Wo ist Forward Yamaha beheimatet?
Bradl: Das Teambüro ist in Lugano in der Schweiz. Die Werkstatt ist in der Nähe von Mailand.
Wie oft geht ein Team in der MotoGP pleite?
Bradl: Das hat es schon immer wieder Mal gegeben. Aber so ein Fall, dass es während der Rennsaison passiert, mit Verhaftung und dem vollen Programm – das ist eher selten. Das Team ist jetzt mehr als fünf Jahre in der MotoGP und es gab nie die Befürchtung, dass etwas schiefläuft. Dass es jetzt ausgerechnet in diesem Jahr passiert, wo es für mich eh nicht so glücklich verläuft – schwierig.
Gibt es einen freien Platz in einem anderen MotoGP-Team?
Bradl: Ich bin drauf und dran, Kontakte herzustellen, und arbeite intensiv daran. Aber auf die Schnelle ist es schwierig.
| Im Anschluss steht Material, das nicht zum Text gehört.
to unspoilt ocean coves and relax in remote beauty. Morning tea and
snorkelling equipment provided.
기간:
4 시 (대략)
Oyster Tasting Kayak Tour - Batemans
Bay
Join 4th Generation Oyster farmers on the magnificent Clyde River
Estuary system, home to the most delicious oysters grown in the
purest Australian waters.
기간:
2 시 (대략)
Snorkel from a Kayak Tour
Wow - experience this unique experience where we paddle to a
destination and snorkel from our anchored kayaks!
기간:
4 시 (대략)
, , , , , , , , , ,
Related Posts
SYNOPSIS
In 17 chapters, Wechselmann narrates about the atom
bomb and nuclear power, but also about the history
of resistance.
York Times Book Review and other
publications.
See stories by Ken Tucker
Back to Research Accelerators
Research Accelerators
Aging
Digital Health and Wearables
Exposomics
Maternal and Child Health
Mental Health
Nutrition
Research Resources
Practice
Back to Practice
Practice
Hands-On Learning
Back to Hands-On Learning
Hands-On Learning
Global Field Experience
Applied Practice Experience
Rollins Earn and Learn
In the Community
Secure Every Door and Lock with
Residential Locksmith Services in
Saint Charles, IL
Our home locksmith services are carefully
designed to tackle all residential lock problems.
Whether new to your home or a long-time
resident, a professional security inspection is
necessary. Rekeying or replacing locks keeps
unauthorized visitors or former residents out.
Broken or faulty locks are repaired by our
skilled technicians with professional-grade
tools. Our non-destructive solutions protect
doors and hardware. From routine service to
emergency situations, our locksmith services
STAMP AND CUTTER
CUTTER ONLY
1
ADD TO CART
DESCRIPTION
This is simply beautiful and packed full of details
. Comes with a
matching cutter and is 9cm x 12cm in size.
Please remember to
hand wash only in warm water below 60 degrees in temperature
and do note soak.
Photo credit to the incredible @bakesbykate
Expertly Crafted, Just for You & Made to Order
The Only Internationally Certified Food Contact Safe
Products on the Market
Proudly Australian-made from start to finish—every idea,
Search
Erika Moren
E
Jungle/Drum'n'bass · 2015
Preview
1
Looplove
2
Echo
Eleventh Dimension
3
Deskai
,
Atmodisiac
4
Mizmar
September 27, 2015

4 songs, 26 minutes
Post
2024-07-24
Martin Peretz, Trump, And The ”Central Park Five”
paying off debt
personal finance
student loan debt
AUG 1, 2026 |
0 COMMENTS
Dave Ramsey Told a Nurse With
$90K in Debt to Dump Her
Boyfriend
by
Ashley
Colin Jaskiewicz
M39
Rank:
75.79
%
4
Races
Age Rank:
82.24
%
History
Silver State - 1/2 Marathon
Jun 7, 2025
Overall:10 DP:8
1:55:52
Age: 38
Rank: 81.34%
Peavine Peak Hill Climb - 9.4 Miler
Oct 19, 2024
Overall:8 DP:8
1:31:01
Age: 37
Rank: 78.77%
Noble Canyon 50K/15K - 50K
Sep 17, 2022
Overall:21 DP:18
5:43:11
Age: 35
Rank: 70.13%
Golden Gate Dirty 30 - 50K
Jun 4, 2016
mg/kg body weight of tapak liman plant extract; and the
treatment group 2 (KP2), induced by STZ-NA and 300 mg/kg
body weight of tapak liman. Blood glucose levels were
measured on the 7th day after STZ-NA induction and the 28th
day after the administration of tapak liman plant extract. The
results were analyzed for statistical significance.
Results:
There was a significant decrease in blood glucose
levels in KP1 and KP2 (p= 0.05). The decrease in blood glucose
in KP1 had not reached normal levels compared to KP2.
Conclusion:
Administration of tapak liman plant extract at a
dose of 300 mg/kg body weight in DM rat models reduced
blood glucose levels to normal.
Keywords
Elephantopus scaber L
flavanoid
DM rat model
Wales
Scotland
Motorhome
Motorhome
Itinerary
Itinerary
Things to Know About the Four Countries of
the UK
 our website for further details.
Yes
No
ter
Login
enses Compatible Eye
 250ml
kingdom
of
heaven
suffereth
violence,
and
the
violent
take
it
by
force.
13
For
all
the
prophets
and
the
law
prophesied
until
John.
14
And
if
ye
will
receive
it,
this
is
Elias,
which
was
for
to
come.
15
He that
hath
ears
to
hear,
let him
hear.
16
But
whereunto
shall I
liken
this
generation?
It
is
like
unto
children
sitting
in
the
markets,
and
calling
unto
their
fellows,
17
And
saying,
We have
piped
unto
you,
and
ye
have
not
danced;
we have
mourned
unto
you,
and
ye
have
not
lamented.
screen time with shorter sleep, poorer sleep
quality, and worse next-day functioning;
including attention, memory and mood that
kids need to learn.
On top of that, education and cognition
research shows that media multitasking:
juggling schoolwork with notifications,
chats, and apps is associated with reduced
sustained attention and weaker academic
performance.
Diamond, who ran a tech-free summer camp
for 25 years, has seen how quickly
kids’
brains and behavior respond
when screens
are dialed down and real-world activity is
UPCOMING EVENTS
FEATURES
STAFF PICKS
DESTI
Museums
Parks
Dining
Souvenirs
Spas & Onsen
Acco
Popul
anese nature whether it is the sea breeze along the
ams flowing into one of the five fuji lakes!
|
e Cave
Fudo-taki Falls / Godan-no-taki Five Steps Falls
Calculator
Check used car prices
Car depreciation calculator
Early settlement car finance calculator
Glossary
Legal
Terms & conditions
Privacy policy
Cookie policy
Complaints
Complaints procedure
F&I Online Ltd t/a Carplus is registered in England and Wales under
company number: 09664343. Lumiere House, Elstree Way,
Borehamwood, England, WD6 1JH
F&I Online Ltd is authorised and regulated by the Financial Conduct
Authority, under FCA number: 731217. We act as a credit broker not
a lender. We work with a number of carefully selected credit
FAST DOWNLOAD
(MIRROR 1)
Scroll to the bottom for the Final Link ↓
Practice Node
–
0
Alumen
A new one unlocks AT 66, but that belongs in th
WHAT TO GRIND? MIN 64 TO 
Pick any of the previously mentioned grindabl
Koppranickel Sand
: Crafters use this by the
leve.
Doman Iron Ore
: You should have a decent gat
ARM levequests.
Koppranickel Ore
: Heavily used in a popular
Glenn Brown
Jeder Tag zählt jetzt für mich.
Im Werksteam von Aprilia ist nach dem Ausscheiden von Marco Melandri ein Platz frei geworden, den am Sachsensring ein Testfahrer eingenommen hat. Ist das eine Option?
Bradl: Dazu kann ich nichts sagen.
Auch mit Pramac werden Sie in Verbindung gebracht…
Bradl: …auch dazu kann ich nichts sagen.
Schauen Sie sich auch in der Klasse tiefer, in der Moto2, um?
Bradl: Ich muss jetzt sehen, welche Möglichkeiten es für mich in der MotoGP gibt. Während der Saison sind das naturgemäß nicht viele, aber ich versuche alles. Das nächste Jahr ist jetzt für mich weiter weggerückt. Ich muss sehen, dass ich in der Saison 2015 noch zum Fahren komme. In so einer Situation war ich noch nie, und muss schauen, dass ich mit der besten Lösung herauskomme.
Wer führt die Verhandlungen?
Bradl: Zu neunzig Prozent mache ich das, deshalb bin ich zeitlich am Anschlag.
Wie verläuft der Heilungsprozess des Kahnbeinbruchs am rechten Handgelenk, den Sie sich beim WM-Lauf Ende Juni in Assen zugezogen haben?
Bradl: Der Kahnbeinbruch ist jetzt gut vier Wochen her. Ich bin mit der Entwicklung zufrieden. Am Montag war ich beim Medizincheck, die Röntgenaufnahme sah okay aus. Sollte ich am 9. August in Indianapolis fahren, dann tun mir die paar freien Tage bis dahin gut. Mit der Hand sehe ich das geringste Problem, viel schwieriger ist die Lage mit meinem alten Team und die Suche nach einem Startplatz. Ich bin einsatzbereit.
Unter dem Strich erleben sie ein Seuchenjahr…
Bradl: …viel schlimmer kann es nicht mehr werden. Zuerst die Verletzung, jetzt bin ich arbeitslos. Ich hoffe, jetzt wendet sich alles zum Guten.